→ **Text segment**
· · · · ·

There is no statewide permit shot clock, and no New Hampshire jurisdiction publishes an audited turnaround dashboard; posted figures such as Manchester's roughly one-week residential and two-week commercial plan-review estimates are local targets, not measured medians (City of Manchester).
The distinctive friction is local zoning resistance under strong home-rule, town-meeting land use, which the legislature began overriding with 2025 housing reforms: an accessory-dwelling-unit law requiring at least one ADU per lot and a law capping minimum lot sizes (NH HB 577; SB 84). New Hampshire authorized about 4,965 units in 2024 (U.S. Census, 2024).
Most delay accumulates before technical review
The data points to the same lever everywhere: most delay accumulates before technical review, in completeness and resubmittal cycles. Permittable's Permit Review Diagnostic checks your plans against applicable codes and common reviewer issues before you submit — so your package is more likely to clear on the first pass.

· · · · ·

(Source data)
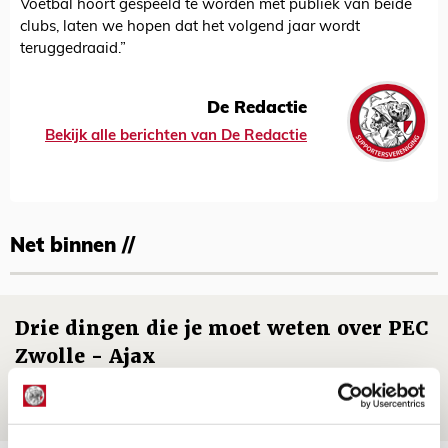
Voetbal hoort gespeeld te worden met publiek van beide
clubs, laten we hopen dat het volgend jaar wordt
teruggedraaid.”
De Redactie
Bekijk alle berichten van De Redactie
Net binnen //
Drie dingen die je moet weten over PEC
Zwolle - Ajax
08 AUGUSTUS 2026 - 12:32
NIEUWS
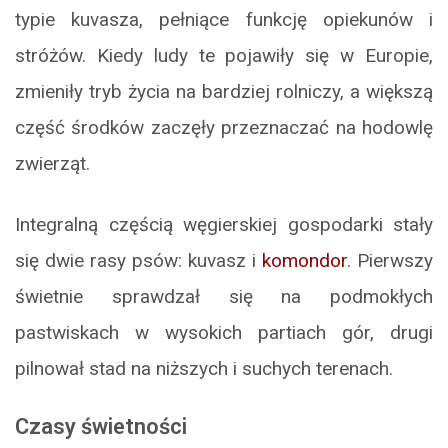
typie kuvasza, pełniące funkcję opiekunów i
stróżów. Kiedy ludy te pojawiły się w Europie,
zmieniły tryb życia na bardziej rolniczy, a większą
część środków zaczęły przeznaczać na hodowlę
zwierząt.
Integralną częścią węgierskiej gospodarki stały
się dwie rasy psów: kuvasz i
komondor
. Pierwszy
świetnie sprawdzał się na podmokłych
pastwiskach w wysokich partiach gór, drugi
pilnował stad na niższych i suchych terenach.
Czasy świetności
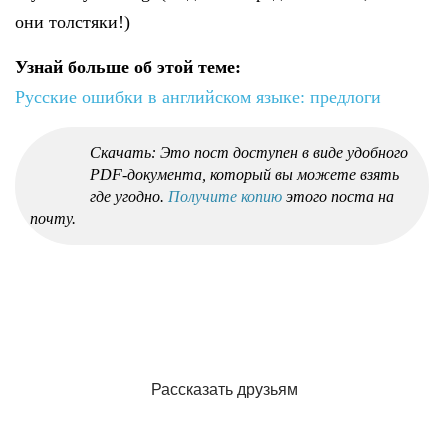
они толстяки!)
Узнай больше об этой теме:
Русские ошибки в английском языке: предлоги
Скачать: Это пост доступен в виде удобного
PDF-документа, который вы можете взять
где угодно.
Получите копию
этого поста на
почту.
Рассказать друзьям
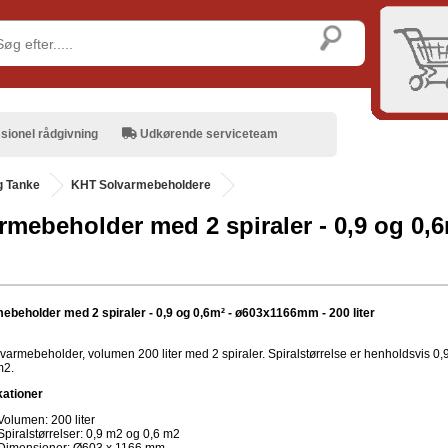
sionel rådgivning
Udkørende serviceteam
g Tanke
KHT Solvarmebeholdere
rmebeholder med 2 spiraler - 0,9 og 0,
ebeholder med 2 spiraler - 0,9 og 0,6m² - ø603x1166mm - 200 liter
varmebeholder, volumen 200 liter med 2 spiraler. Spiralstørrelse er henholdsvis 0,
m2.
kationer
Volumen: 200 liter
Spiralstørrelser: 0,9 m2 og 0,6 m2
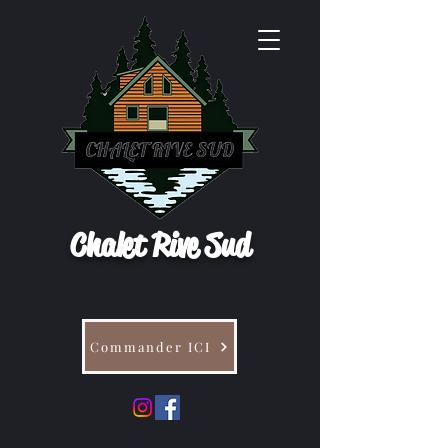
Chalet Rive Sud
Commander ICI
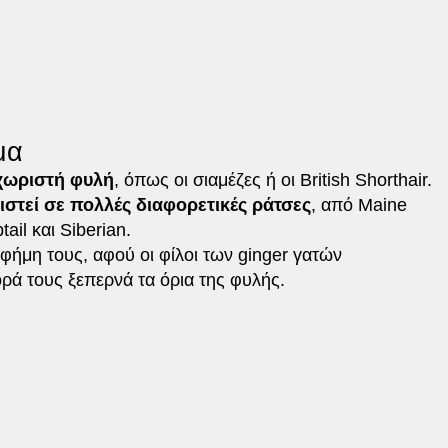
μα
χωριστή φυλή
, όπως οι σιαμέζες ή οι British Shorthair.
στεί σε πολλές διαφορετικές ράτσες
, από Maine
il και Siberian.
φήμη τους, αφού οι φίλοι των ginger γατών
ορά τους ξεπερνά τα όρια της φυλής.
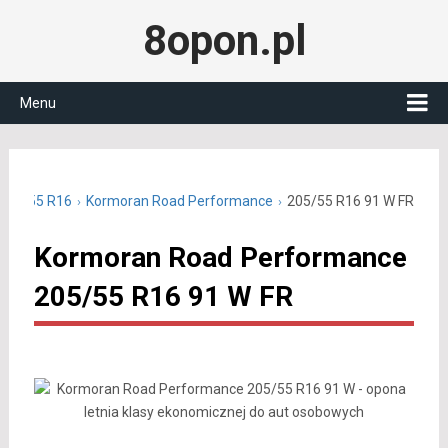
8opon.pl
Menu
 205/55 R16
Kormoran Road Performance
205/55 R16 91 W FR
Kormoran Road Performance
205/55 R16 91 W FR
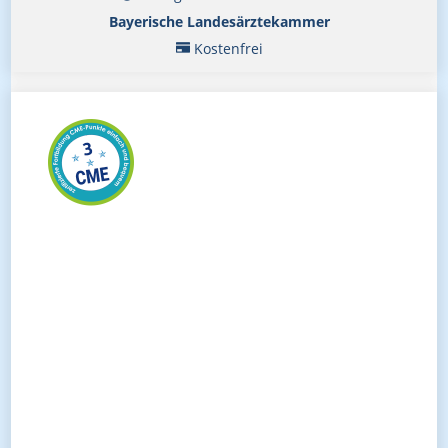
Bayerische Landesärztekammer
Kostenfrei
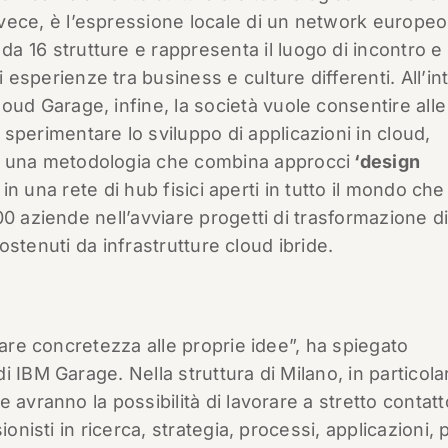
nvece, è l’espressione locale di un network europeo
a 16 strutture e rappresenta il luogo di incontro e
 esperienze tra business e culture differenti. All’in
loud Garage, infine, la società vuole consentire alle
 sperimentare lo sviluppo di applicazioni in cloud,
o una metodologia che combina approcci
‘design
a in una rete di hub fisici aperti in tutto il mondo che
0 aziende nell’avviare progetti di trasformazione di
 sostenuti da infrastrutture cloud ibride.
dare concretezza alle proprie idee”, ha spiegato
di IBM Garage. Nella struttura di Milano, in particola
 avranno la possibilità di lavorare a stretto contat
onisti in ricerca, strategia, processi, applicazioni, 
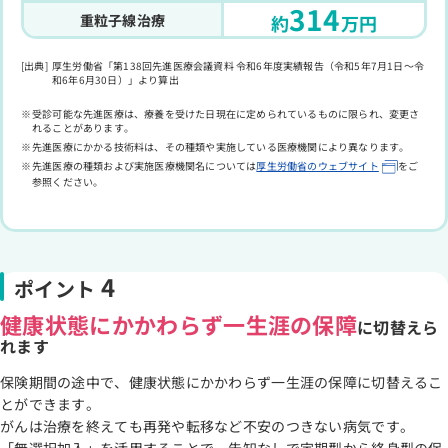
314
重粒子線治療
約
万円
厚生労働省「第138回先進医療会議資料 令和6年度実績報告（令和5年7月1日～令
和6年6月30日）」より算出
受診可能な先進医療は、療養を受けた日現在に定められているものに限られ、変更さ
れることがあります。
先進医療にかかる技術料は、その種類や実施している医療機関により異なります。
先進医療の種類および実施医療機関名については
厚生労働省のウェブサイト
をご
参照ください。
4
ポイント
健康状態にかかわらず一生涯の保障
に切替えら
れます
保険期間の途中で、健康状態にかかわらず一生涯の保障に切替えるこ
とができます。
がんは治療を終えても再発や転移など不安のつきない病気です。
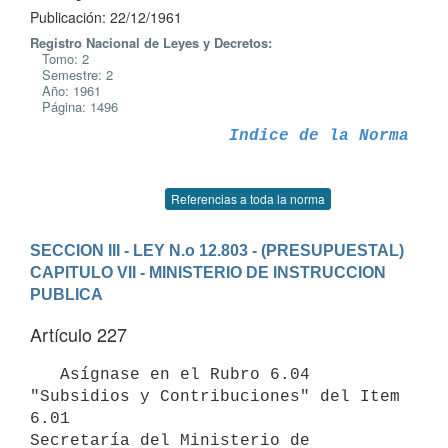
Publicación: 22/12/1961
Registro Nacional de Leyes y Decretos:
Tomo: 2
Semestre: 2
Año: 1961
Página: 1496
Indice de la Norma
Referencias a toda la norma
SECCION III - LEY N.o 12.803 - (PRESUPUESTAL)
CAPITULO VII - MINISTERIO DE INSTRUCCION 
PUBLICA
Artículo 227
   Asígnase en el Rubro 6.04 
"Subsidios y Contribuciones" del Item 
6.01

Secretaría del Ministerio de 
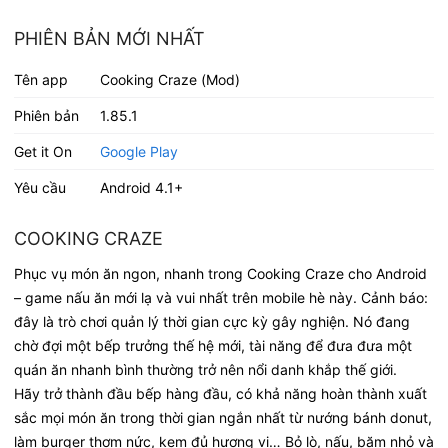
PHIÊN BẢN MỚI NHẤT
Tên app
Cooking Craze (Mod)
Phiên bản
1.85.1
Get it On
Google Play
Yêu cầu
Android 4.1+
COOKING CRAZE
Phục vụ món ăn ngon, nhanh trong Cooking Craze cho Android
– game nấu ăn mới lạ và vui nhất trên mobile hè này. Cảnh báo:
đây là trò chơi quản lý thời gian cực kỳ gây nghiện. Nó đang
chờ đợi một bếp trưởng thế hệ mới, tài năng để đưa đưa một
quán ăn nhanh bình thường trở nên nổi danh khắp thế giới.
Hãy trở thành đầu bếp hàng đầu, có khả năng hoàn thành xuất
sắc mọi món ăn trong thời gian ngắn nhất từ nướng bánh donut,
làm burger thơm nức, kem đủ hương vị… Bỏ lò, nấu, băm nhỏ và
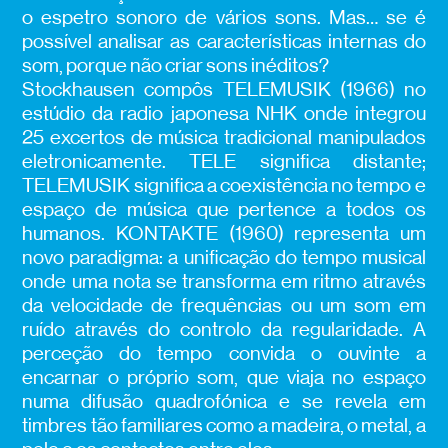
o espetro sonoro de vários sons. Mas… se é
possível analisar as características internas do
som, porque não criar sons inéditos?
Stockhausen compôs TELEMUSIK (1966) no
estúdio da radio japonesa NHK onde integrou
25 excertos de música tradicional manipulados
eletronicamente. TELE significa distante;
TELEMUSIK significa a coexistência no tempo e
espaço de música que pertence a todos os
humanos. KONTAKTE (1960) representa um
novo paradigma: a unificação do tempo musical
onde uma nota se transforma em ritmo através
da velocidade de frequências ou um som em
ruído através do controlo da regularidade. A
perceção do tempo convida o ouvinte a
encarnar o próprio som, que viaja no espaço
numa difusão quadrofónica e se revela em
timbres tão familiares como a madeira, o metal, a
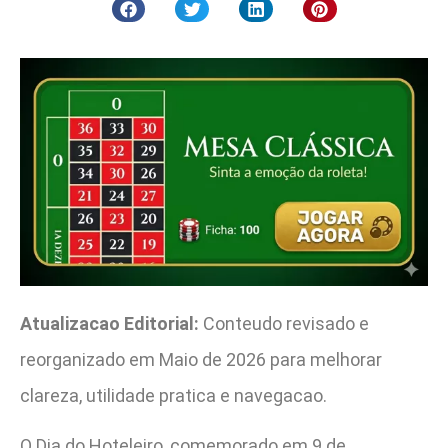
Atualizacao Editorial:
Conteudo revisado e
reorganizado em Maio de 2026 para melhorar
clareza, utilidade pratica e navegacao.
O Dia do Hoteleiro, comemorado em 9 de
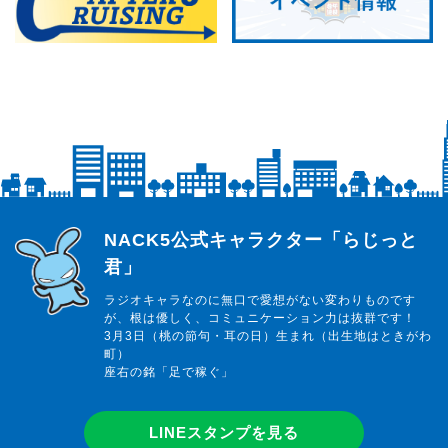
らじっと君
NACK5公式キャラクター「らじっと
君」
ラジオキャラなのに無口で愛想がない変わりものです
が、根は優しく、コミュニケーション力は抜群です！
3月3日（桃の節句・耳の日）生まれ（出生地はときがわ
町）
座右の銘「足で稼ぐ」
LINEスタンプを見る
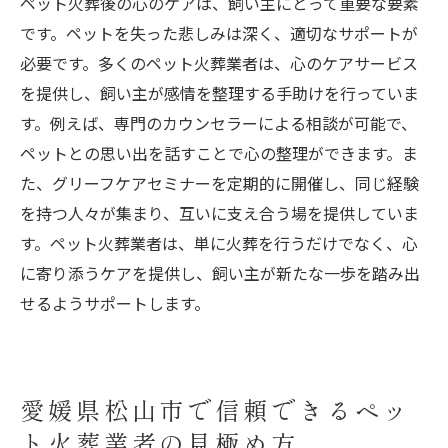
ペット火葬後の心のケアは、飼い主にとって重要な要素
です。ペットを失った悲しみは深く、適切なサポートが
必要です。多くのペット火葬業者は、心のケアサービス
を提供し、飼い主が感情を整理する手助けを行っていま
す。例えば、専門のカウンセラーによる相談が可能で、
ペットとの思い出を話すことで心の整理ができます。ま
た、グリーフケアセミナーを定期的に開催し、同じ経験
を持つ人々が集まり、互いに支え合う場を提供していま
す。ペット火葬業者は、単に火葬を行うだけでなく、心
に寄り添うケアを提供し、飼い主が新たな一歩を踏み出
せるようサポートします。
愛媛県松山市で信頼できるペッ
ト火葬業者の見極め方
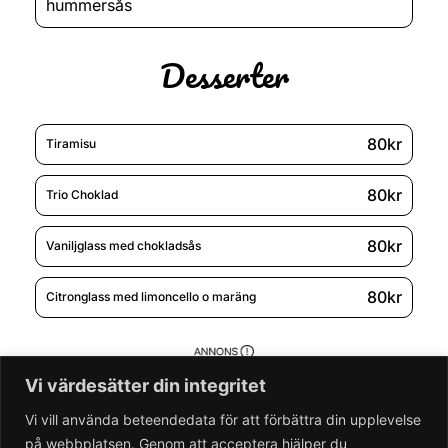
hummersås
Desserter
80kr
Tiramisu
80kr
Trio Choklad
80kr
Vaniljglass med chokladsås
80kr
Citronglass med limoncello o maräng
Vi värdesätter din integritet
Vi vill använda beteendedata för att förbättra din upplevelse
på webbplatsen. Genom att acceptera hjälper du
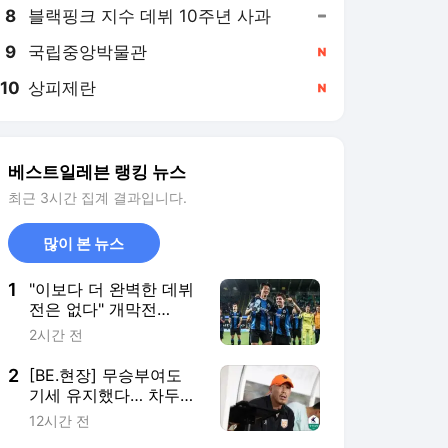
8
블랙핑크 지수 데뷔 10주년 사과
,유지
9
국립중앙박물관
,신규
10
상피제란
,신규
베스트일레븐 랭킹 뉴스
최근 3시간 집계 결과입니다.
많이 본 뉴스
1
"이보다 더 완벽한 데뷔
전은 없다" 개막전
MOM 이한범, 브뤼헤 감
2시간 전
독·주장까지 홀렸다… 칭
찬에도 겸손한 LEE, "더
2
[BE.현장] 무승부여도
발전하고 싶다"
기세 유지했다… 차두리
감독, "부산 아이파크 원
12시간 전
정에서 좋은 경기 할 수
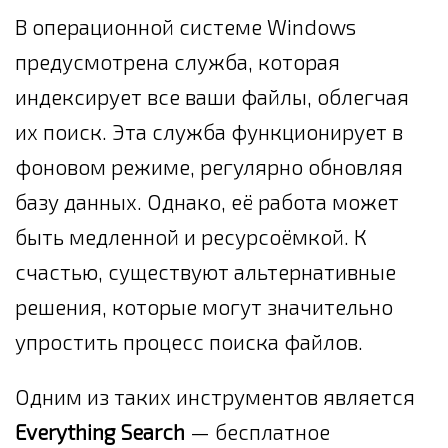
В операционной системе Windows
предусмотрена служба, которая
индексирует все ваши файлы, облегчая
их поиск. Эта служба функционирует в
фоновом режиме, регулярно обновляя
базу данных. Однако, её работа может
быть медленной и ресурсоёмкой. К
счастью, существуют альтернативные
решения, которые могут значительно
упростить процесс поиска файлов.
Одним из таких инструментов является
Everything Search
— бесплатное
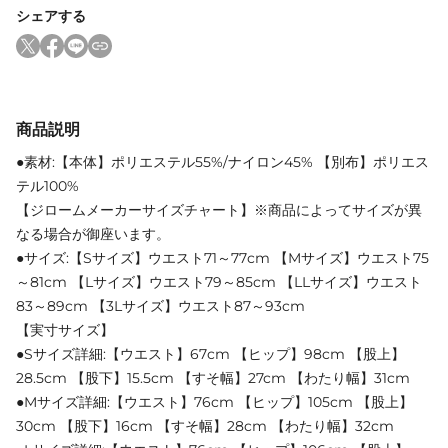
シェアする
商品説明
●素材:【本体】ポリエステル55%/ナイロン45% 【別布】ポリエス
テル100%
【ジロームメーカーサイズチャート】※商品によってサイズが異
なる場合が御座います。
●サイズ:【Sサイズ】ウエスト71～77cm 【Mサイズ】ウエスト75
～81cm 【Lサイズ】ウエスト79～85cm 【LLサイズ】ウエスト
83～89cm 【3Lサイズ】ウエスト87～93cm
【実寸サイズ】
●Sサイズ詳細:【ウエスト】67cm 【ヒップ】98cm 【股上】
28.5cm 【股下】15.5cm 【すそ幅】27cm 【わたり幅】31cm
●Mサイズ詳細:【ウエスト】76cm 【ヒップ】105cm 【股上】
30cm 【股下】16cm 【すそ幅】28cm 【わたり幅】32cm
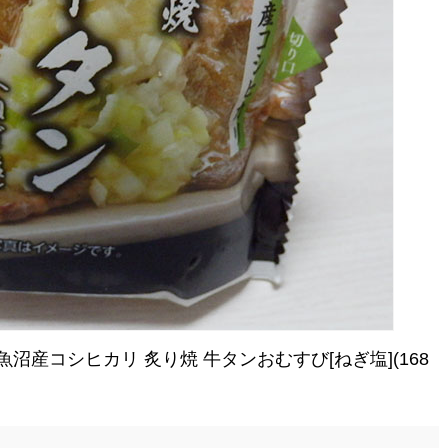
産コシヒカリ 炙り焼 牛タンおむすび[ねぎ塩](168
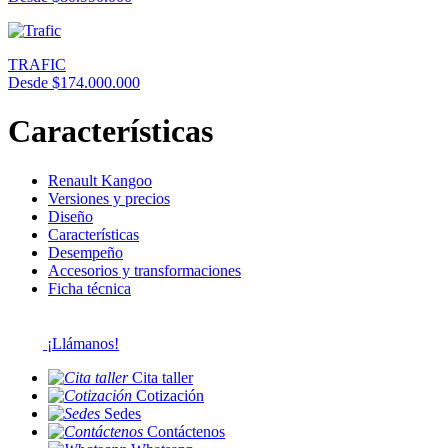
TRAFIC
Desde $174.000.000
Características
Renault Kangoo
Versiones y precios
Diseño
Características
Desempeño
Accesorios y transformaciones
Ficha técnica
¡Llámanos!
Cita taller
Cotización
Sedes
Contáctenos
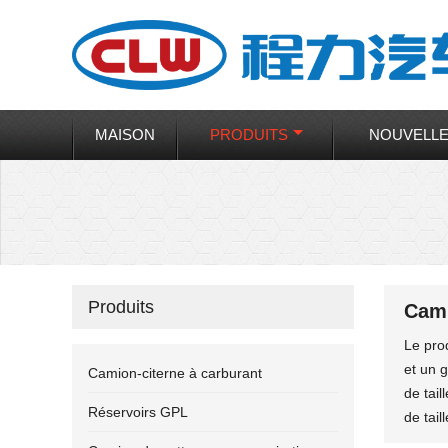
MAISON
PRODUITS
NOUVELL
Produits
Cami
Le prod
et un g
Camion-citerne à carburant
de tail
Réservoirs GPL
de taill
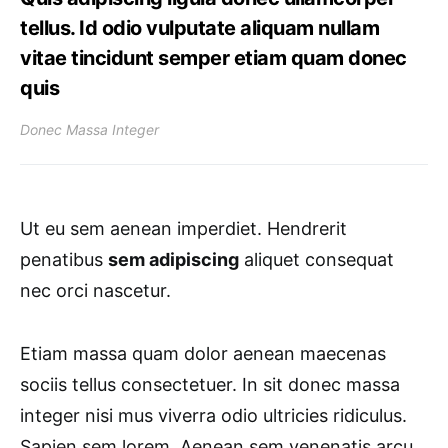
tellus. Id odio vulputate aliquam nullam
vitae tincidunt semper etiam quam donec
quis
Donec Massa Integer
Ut eu sem aenean imperdiet. Hendrerit
penatibus
sem adipiscing
aliquet consequat
nec orci nascetur.
Etiam massa quam dolor aenean maecenas
sociis tellus consectetuer. In sit donec massa
integer nisi mus viverra odio ultricies ridiculus.
Sapien sem lorem. Aenean sem venenatis arcu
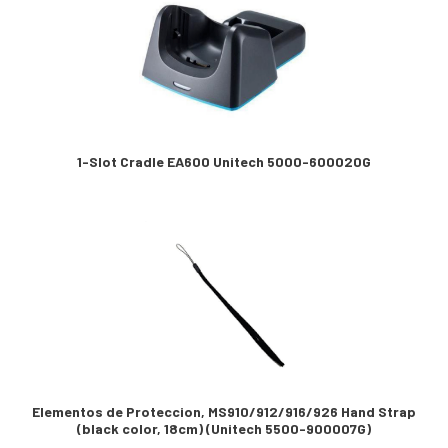
1-Slot Cradle EA600 Unitech 5000-600020G
Elementos de Proteccion, MS910/912/916/926 Hand Strap
(black color, 18cm) (Unitech 5500-900007G)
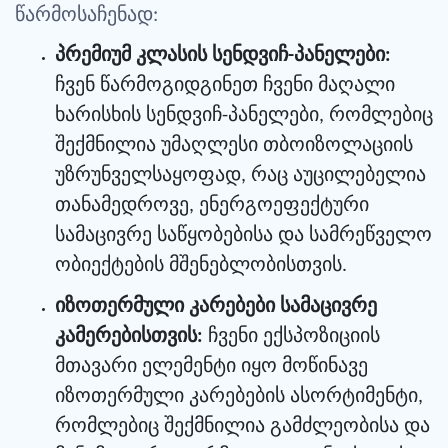
წარმოსაჩენად:
პრემიუმ კლასის სენდვიჩ-პანელები:
ჩვენ წარმოგიდგინეთ ჩვენი მაღალი
ხარისხის სენდვიჩ-პანელები, რომლებიც
შექმნილია უმაღლესი თბოიზოლაციის
უზრუნველსაყოფად, რაც აუცილებელია
თანამედროვე, ენერგოეფექტური
სამაცივრე საწყობებისა და სამრეწველო
ობიექტების მშენებლობისთვის.
იზოთერმული კარებები სამაცივრე
კამერებისთვის:
ჩვენი ექსპოზიციის
მთავარი ელემენტი იყო მოწინავე
იზოთერმული კარებების ასორტიმენტი,
რომლებიც შექმნილია გამძლეობისა და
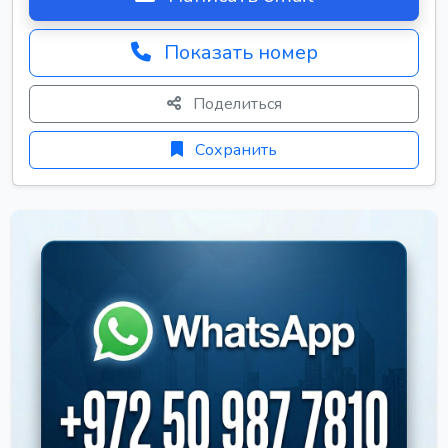
Показать номер
Поделиться
Сохранить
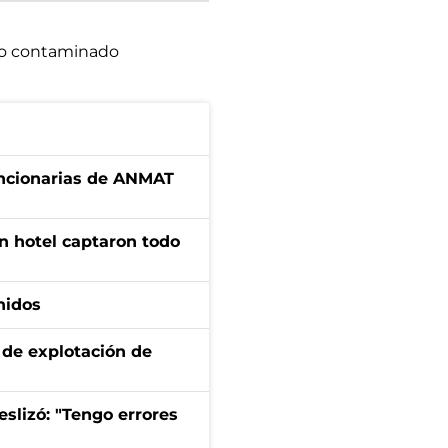
lo contaminado
uncionarias de ANMAT
n hotel captaron todo
nidos
de explotación de
eslizó: "Tengo errores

· · · · ·

→ **Work task 1**
In the text on New Hampshire permitting, do these statements agree with it? (a) New Hampshire has a statewide permit shot clock. (b) Manchester's posted plan-review estimates are measured medians. (c) One 2025 housing reform requires at least one ADU per lot. Answer each with yes or no and quote the words that decide it.
→ **Work task 2**
Quote the text on New Hampshire permitting, starting at "The distinctive friction" and ending at "(U.S. Census, 2024).".
→ **Work task 3**
Extend the text on New Hampshire permitting, beginning after its final sentence.

→ **Task result 1**
(a) No: "There is no statewide permit shot clock"
(b) No: "are local targets, not measured medians"
(c) Yes: "an accessory-dwelling-unit law requiring at least one ADU per lot"

→ **Task result 2**
The distinctive friction is local zoning resistance under strong home-rule, town-meeting land use, which the legislature began overriding with 2025 housing reforms: an accessory-dwelling-unit law requiring at least one ADU per lot and a law capping minimum lot sizes (NH HB 577; SB 84). New Hampshire authorized about 4,965 units in 2024 (U.S. Census, 2024).

→ **Task result 3**
New Hampshire permitting: FAQ
Does New Hampshire have a statewide building code?
Yes as a standard, but not as statewide enforcement. RSA 155-A adopts the I-Codes statewide as the minimum building code, but it expressly reserves permit issuance and fee collection to municipalities, and the state does not enforce the code on private construction. So 'statewide code' does not mean statewide permitting; enforcement depends entirely on each municipality.
Do all New Hampshire towns require building permits?
No. Enforcement exists only where a municipality has adopted it and established a building inspector or contracted a code official (RSA 155-A:2; RSA 674:51). Many smaller towns have no building inspector and effectively no permit or inspection process, even though the state code nominally applies. So whether a permit is required, and who reviews it, depends on the town.
Is there a deadline to get a permit in New Hampshire?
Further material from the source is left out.